The only post mortem performed during the voyage was completed on the second buffalo mortality (day 7). This was recorded on the DVR, and did not return a definitive diagnosis for the death. There were no abnormalities observed in lung tissue suggesting BRD may not be the cause of death for the second buffalo mortality. The stockperson noted this raised doubts for him over BRD being the cause of the first mortality. The stockperson later noted in an expanded End of Voyage (EOV) report the muscles were pale and stiff, especially in the hind legs, this was attributed to Capture Myopathy following the SEALS’ investigations.
The buffalo mortalities were all sourced from the same property of origin.
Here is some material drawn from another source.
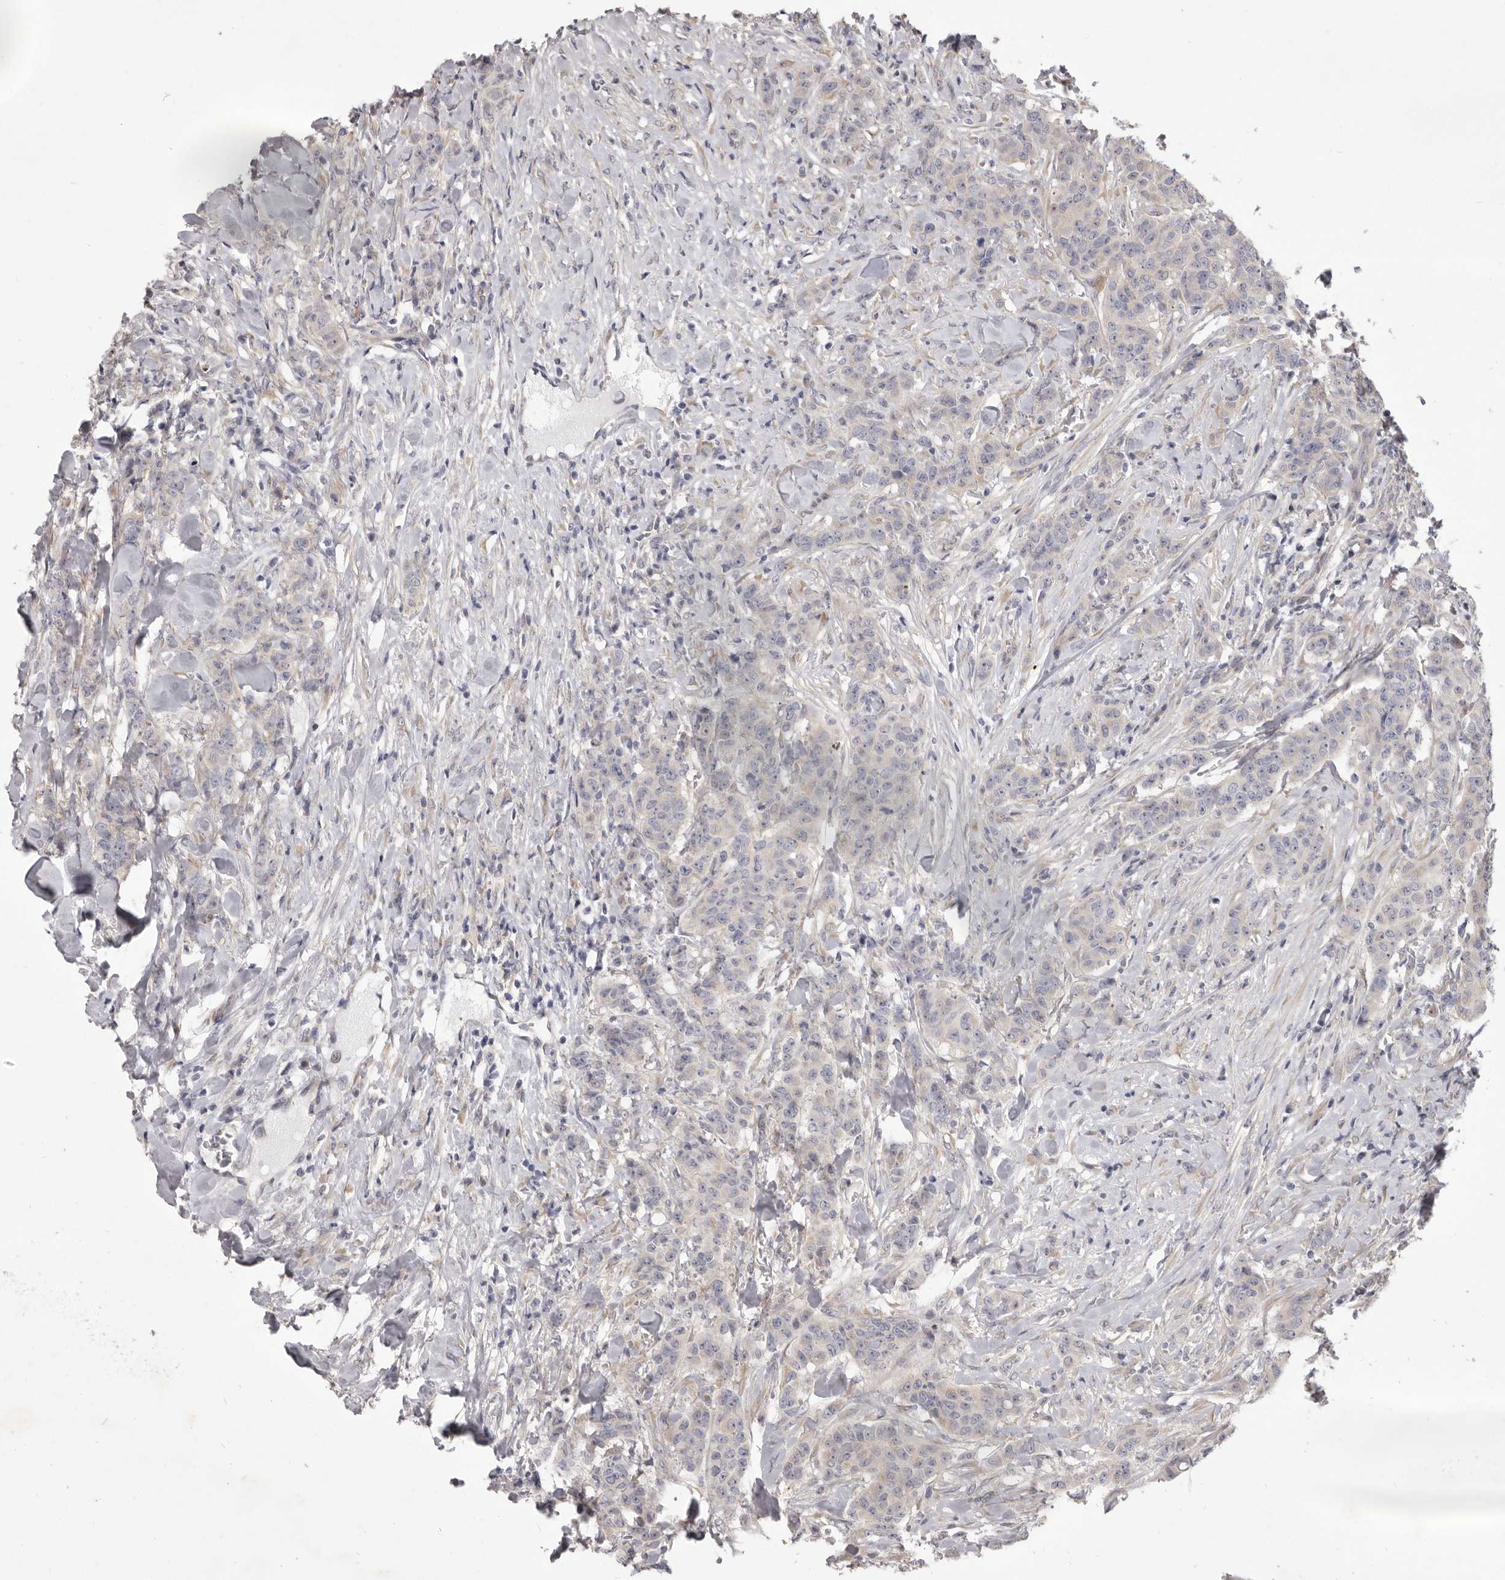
{"staining": {"intensity": "negative", "quantity": "none", "location": "none"}, "tissue": "breast cancer", "cell_type": "Tumor cells", "image_type": "cancer", "snomed": [{"axis": "morphology", "description": "Duct carcinoma"}, {"axis": "topography", "description": "Breast"}], "caption": "A high-resolution photomicrograph shows immunohistochemistry (IHC) staining of breast cancer (intraductal carcinoma), which displays no significant staining in tumor cells.", "gene": "TBC1D8B", "patient": {"sex": "female", "age": 40}}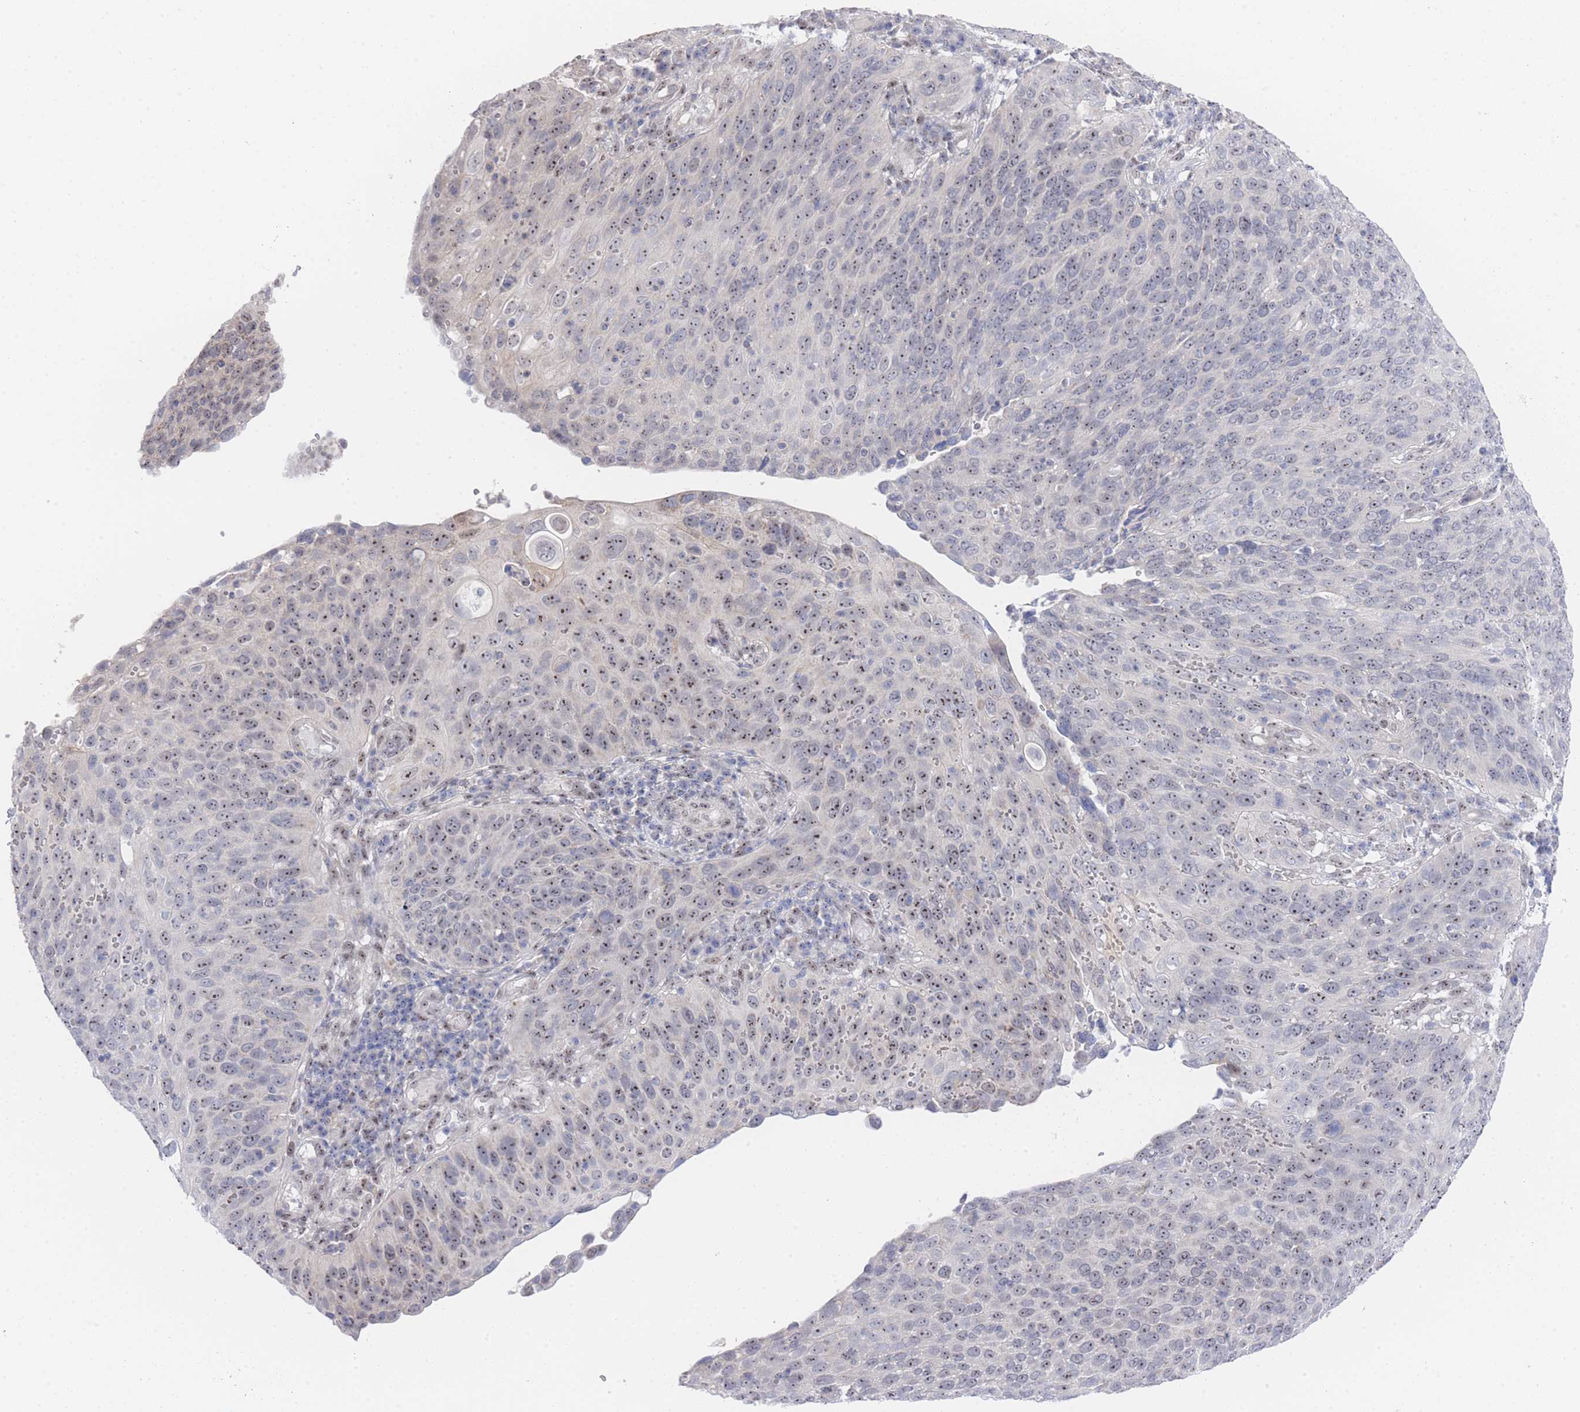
{"staining": {"intensity": "moderate", "quantity": "25%-75%", "location": "nuclear"}, "tissue": "cervical cancer", "cell_type": "Tumor cells", "image_type": "cancer", "snomed": [{"axis": "morphology", "description": "Squamous cell carcinoma, NOS"}, {"axis": "topography", "description": "Cervix"}], "caption": "Immunohistochemical staining of squamous cell carcinoma (cervical) shows moderate nuclear protein expression in approximately 25%-75% of tumor cells.", "gene": "ZNF142", "patient": {"sex": "female", "age": 36}}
During their investigations SEALS determined that the buffalo had been stressed during mustering and trucking in hot weather conditions. They could not definitively diagnose the cause of the mortalities; however they suggested mortality was due to the onset of Capture Myopathy or White Muscle Disease. The exporter based this finding on discussions they had about the symptoms and mustering conditions with buffalo suppliers, a veterinarian and a buffalo researcher.
Australian Maritime and Safety Authority Evaluation of the Vessel
The Australian Maritime Safety Authority (AMSA) did not conduct an investigation because the voyage mortality level of all livestock species combined (cattle and buffalo) according to the definitions in Section 2 of Marine Order 43 was less than 1 percent. ASEL requires mortalities to be reported on by species.
To address the risk of Capture Myopathy SEALS advised suppliers to ensure that buffalo were not mustered in hot conditions, and to monitor buffalo during the transition period following mustering, and allow sufficient rest and adaptation prior to trucking to the RP.
SEALS considered the overload occurred due to human error. Following this event SEALS has invested in staff training and developing systems to ensure load plans meet ASEL requirements. The department’s analysis of estimated voyage length shows that these have increased and are consistent with the actual voyage length. The Approved Arrangement has been reviewed by SEALS to ensure that requirements for different species and a reasonable voyage length are included when developing the load plan. The Approved Arrangement is audited by the department at regular intervals.
Between this event and 30 June 2017 SEALS have sent 17 consignments of buffalo to Vietnam carrying a total of 3816 head with 9 mortalities recorded (overall mortality rate 0.24%).
The department’s review found buffalo were not loaded in accordance with ASEL requirements, with the area less than the minimum requirement. The feed intake of the buffalo was found to be less than ASEL requirements. The amount of feed loaded was sufficient to meet the daily allocation required, although the short predicted voyage length was concerning. The feed quality appears to have caused reduced voluntary intake. These factors were not considered to have caused the mortality event directly.
The department assessed the finding by SEALS that the cause of the mortality incident may be due to the buffalo being mustered in hot weather and the subsequent onset of Capture Myopathy as reasonable. The department accepts that actions taken by SEALS address this as a possible cause.
The department reviewed the information and could not determine a definitive cause of the mortalities and understands it is likely that the cause was multifactorial. A combination of hot weather during mustering and preparation, poor transitioning after capture, overloading of the buffalo, poor feed intake on board the vessel, poor quality feed and Capture Myopathy—as suggested by SEALS—are thought to have led to the buffalo mortalities. The department accepts that actions taken by SEALS are adequate to address the mortality.